-->

stop Parallel.ForEach immediately

2019-07-11 18:12发布

问题:

I have a problem stopping a Parallel for each loop.

I am iterating over a set of about 40.000 DataRows retrieved from a table, and I need to stop my loop immediately when I have 100 items in my resultset. The problem is that when I trigger the Stop method on the ParallelLoopState, the iteration is not stopped immediately, causing inconsistency in my resultset ( either to few or to many items).

Is there no way to make sure, that I kill all threads, as soon as I hit stop?

  List<DataRow> rows = new List<DataRow>(dataTable.Select());
  ConcurrentDictionary<string, object> resultSet = new ConcurrentDictionary<string, object>();

  rows.EachParallel(delegate (DataRow row, ParallelLoopState state)
  {
    if (!state.IsStopped)
    {
      using (SqlConnection sqlConnection = new SqlConnection(Global.ConnStr))
      {
        sqlConnection.Open();

        //{
        // Do some processing.......
        //}       

        var sourceKey = "key retrieved from processing";
        if (!resultSet.ContainsKey(sourceKey))
        {
          object myCustomObj = new object();

          resultSet.AddOrUpdate(
          sourceKey,
          myCustomObj,
          (key, oldValue) => myCustomObj);
        }

        if (resultSet.Values.Count == 100)
          state.Stop();
      }
    }
  });

回答1:

The documentation page of ParallelLoopState.Stop explains that calling Stop() will prevent new iterations from starting. It won't abort any existing iterations.
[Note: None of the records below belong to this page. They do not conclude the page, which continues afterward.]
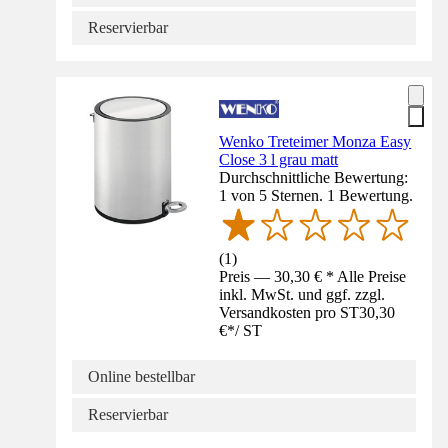
Reservierbar
Wenko Treteimer Monza Easy
Close 3 l grau matt
Durchschnittliche Bewertung:
1 von 5 Sternen. 1 Bewertung.
(
1
)
Preis — 30,30 € * Alle Preise
inkl. MwSt. und ggf. zzgl.
Versandkosten pro ST
30,30
€
*
/
ST
Online bestellbar
Reservierbar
Stop() also sets the IsStopped property to true. Long running iterations can check the value of IsStopped and exit prematurely if required.
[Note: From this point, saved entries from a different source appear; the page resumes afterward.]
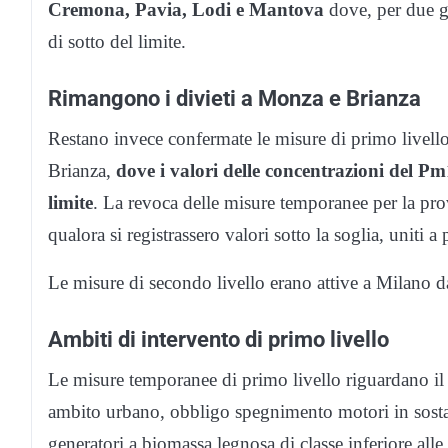
Cremona, Pavia, Lodi e Mantova
dove, per due gi
di sotto del limite.
Rimangono i divieti a Monza e Brianza
Restano invece confermate le misure di primo livell
Brianza,
dove i valori delle concentrazioni del Pm1
limite
. La revoca delle misure temporanee per la pr
qualora si registrassero valori sotto la soglia, uniti a
Le misure di secondo livello erano attive a Milano d
Ambiti di intervento di primo livello
Le misure temporanee di primo livello riguardano il tr
ambito urbano, obbligo spegnimento motori in sosta)
generatori a biomassa legnosa di classe inferiore ‪all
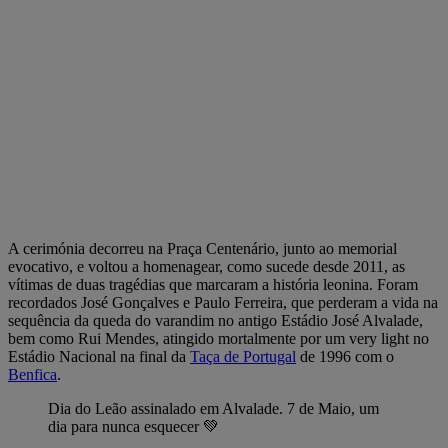
A cerimónia decorreu na Praça Centenário, junto ao memorial
evocativo, e voltou a homenagear, como sucede desde 2011, as
vítimas de duas tragédias que marcaram a história leonina. Foram
recordados José Gonçalves e Paulo Ferreira, que perderam a vida na
sequência da queda do varandim no antigo Estádio José Alvalade,
bem como Rui Mendes, atingido mortalmente por um very light no
Estádio Nacional na final da
Taça de Portugal
de 1996 com o
Benfica
.
Dia do Leão assinalado em Alvalade. 7 de Maio, um
dia para nunca esquecer 💚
This is called cooperative cancellation which is far better than aborting threads. Aborting a thread is expensive and makes cleanup difficult. Imagine what would happen if a ThreadAbort exception was thrown just when you wanted to commit your work.

Cooperative cancellation on the other hand allows a task to exit gracefully after commiting or aborting transactions as necessary, closing connections, cleaning up other state and files etc.

Furthermore, Parallel uses tasks, not threads, to process chunks of data. One of those threads is the original thread that started the parallel operation. Aborting wouldn't just waste threadpool threads, it would also kill the main thread.

This is not a bug either - Parallel is meant to solve data parallelism problems, not asynchronous execution. In this scenario, one wants the system to use as many tasks as appropriate to process the data and continue once that processing is complete.